Ini juga apa yang disebut dalam bahasa Ibrani sebagai "Taurat" atau
buku instruksi. Hukum, dalam arti sempitnya, merujuk pada daftar perintah dan
peraturan yang diberikan kepada Israel dalam arti khusus dan kepada seluruh
dunia dalam pengertian umum (lih. Rom.2: 14). Ini bisa disimpulkan sebagai
"Dasa Titah" atau Sepuluh Perintah. Ini sering kali cara
"Hukum" digunakan dalam tulisan-tulisan Paulus.
Dalam arti luas,
Yesus dibicarakan dalam Taurat di beberapa tempat berbeda. Kejadian 3:15
tampaknya menggambarkan kelahiran Kristus dan kekalahan-Nya atas Setan.
Kejadian 32 menyajikan contoh Allah mengambil daging manusia ketika Ia bergulat
dengan Yakub.

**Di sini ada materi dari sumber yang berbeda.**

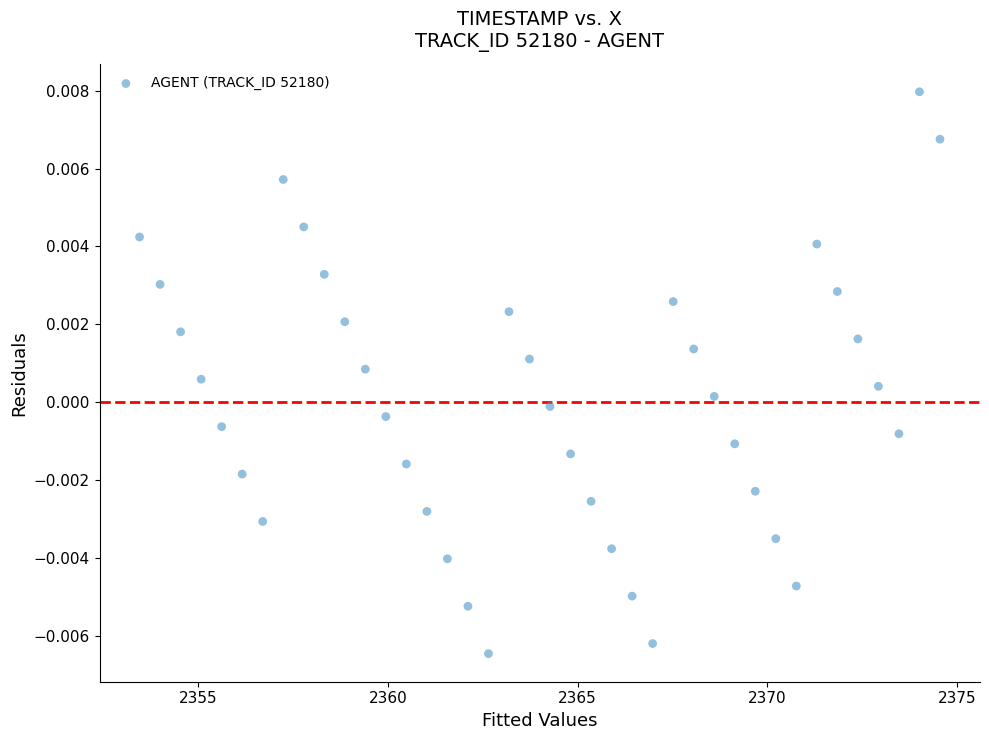

What is the range of X values (max minus min)?

21.1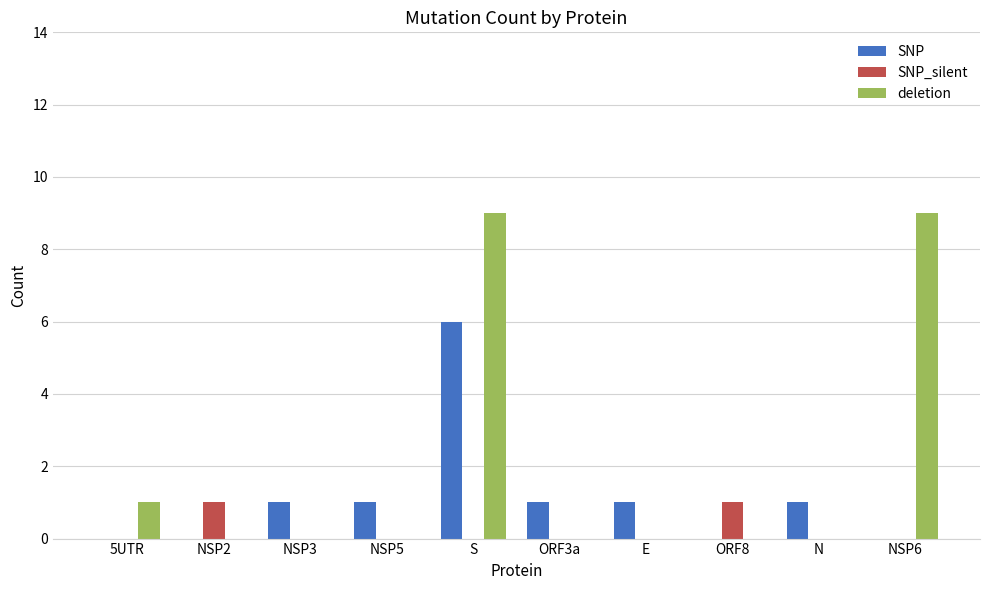

What is the sum of all deletion values?

19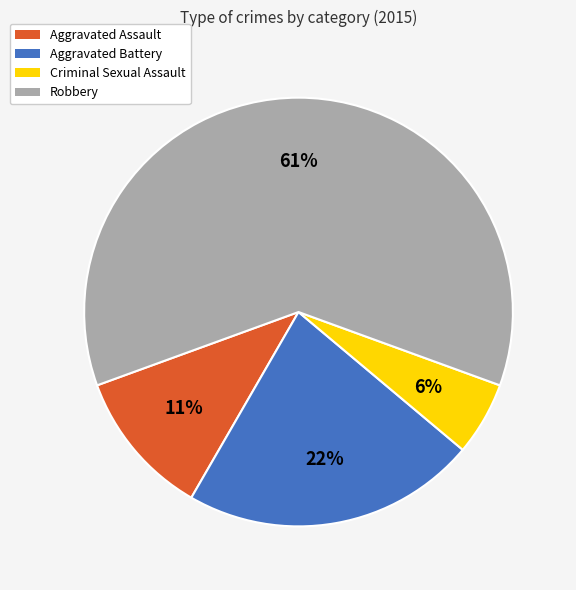

How many segments does this pie chart have?

4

Ulangan 18:18 menyatakan bagaimana seorang nabi yang lebih besar
dari Musa diharapkan datang dari antara Israel. Ini sering dianggap sebagai
ayat yang Kristus rujuk dalam Yohanes 5:39 ketika Dia menegaskan bagaimana Musa
bersaksi kepada-Nya.
Kita juga menemukan
Yesus dalam Taurat dalam pengertian tipologis. Kisah Musa dan hubungannya
dengan Israel sebagai Pembebas dan Perantara sangat mirip dengan Kristus.
"Jenis" lain seperti itu ditemukan dalam Domba Paskah yang pertama
kali dilembagakan dalam Keluaran 12. Jenis ini sangat meresmikan hukum
pengorbanan yang ditemukan di banyak buku lain seperti Imamat yang berfungsi
sebagai jenis lain untuk Korban Kristus.
Hubungan Kristus
dengan Hukum adalah Penggenapan Harapan. Yesus adalah pemenuhan harapan yang
dinubuatkan dalam Mosaic Books (Taurat). Mandat Pengorbanan, peraturan,
persyaratan dalam Dasa Titah semua menemukan kepenuhan dan penyelesaiannya
dalam Pribadi Yesus Kristus. "Karena Kristus adalah akhir hukum Taurat
untuk kebenaran bagi semua orang yang percaya" (Rm.10: 4). Kristus adalah
"tujuan" atau "tujuan" dari tuntutan dan arahan Hukum. Apa
yang ingin dicapai oleh Hukum Taurat atau jangkauannya, tiba dan tercapai dalam
Yesus Kristus.
Seluruh tujuan Hukum
Taurat adalah kebenaran di hadapan Allah dan manusia. Secara alami, Tuhan
adalah perhatian utama Hukum, manusia adalah perhatian sekunder. Tidak ada hal
lain yang dilakukan Hukum untuk menjangkau selain menjadi benar di hadapan
Allah. Tetapi, karena manusia telah gagal dalam semua upaya memelihara Hukum,
maka kebenaran tidak diperoleh oleh Hukum. Dengan demikian, Yesus dan Kabar
Baik yang ditawarkan di dalam Dia mengandung nilai penuh dari kebenaran yang
Allah tuntut. Kebenaran seperti itu dicapai dengan darah-Nya dan diberikan
hanya dengan iman (Rm.3: 28; 5:28).
"Hukum
Kristus" (ὁ νόμος τοῦ Χριστοῦ) adalah frasa Perjanjian Baru yang memiliki
makna yang tidak pasti, hanya ditemukan dalam Surat-surat Paulus di Galatia 6:2
dan sebagai tanda kurung (ἔννομος Χριστῷ
"berada di bawah hukum Taurat kepada Kristus") di 1 Korintus 9:21.
Teologi Kristen
mayoritas, yang dikenal sebagai supersessionism, menyatakan bahwa ini
"menggantikan" atau "melengkapi" atau "memenuhi"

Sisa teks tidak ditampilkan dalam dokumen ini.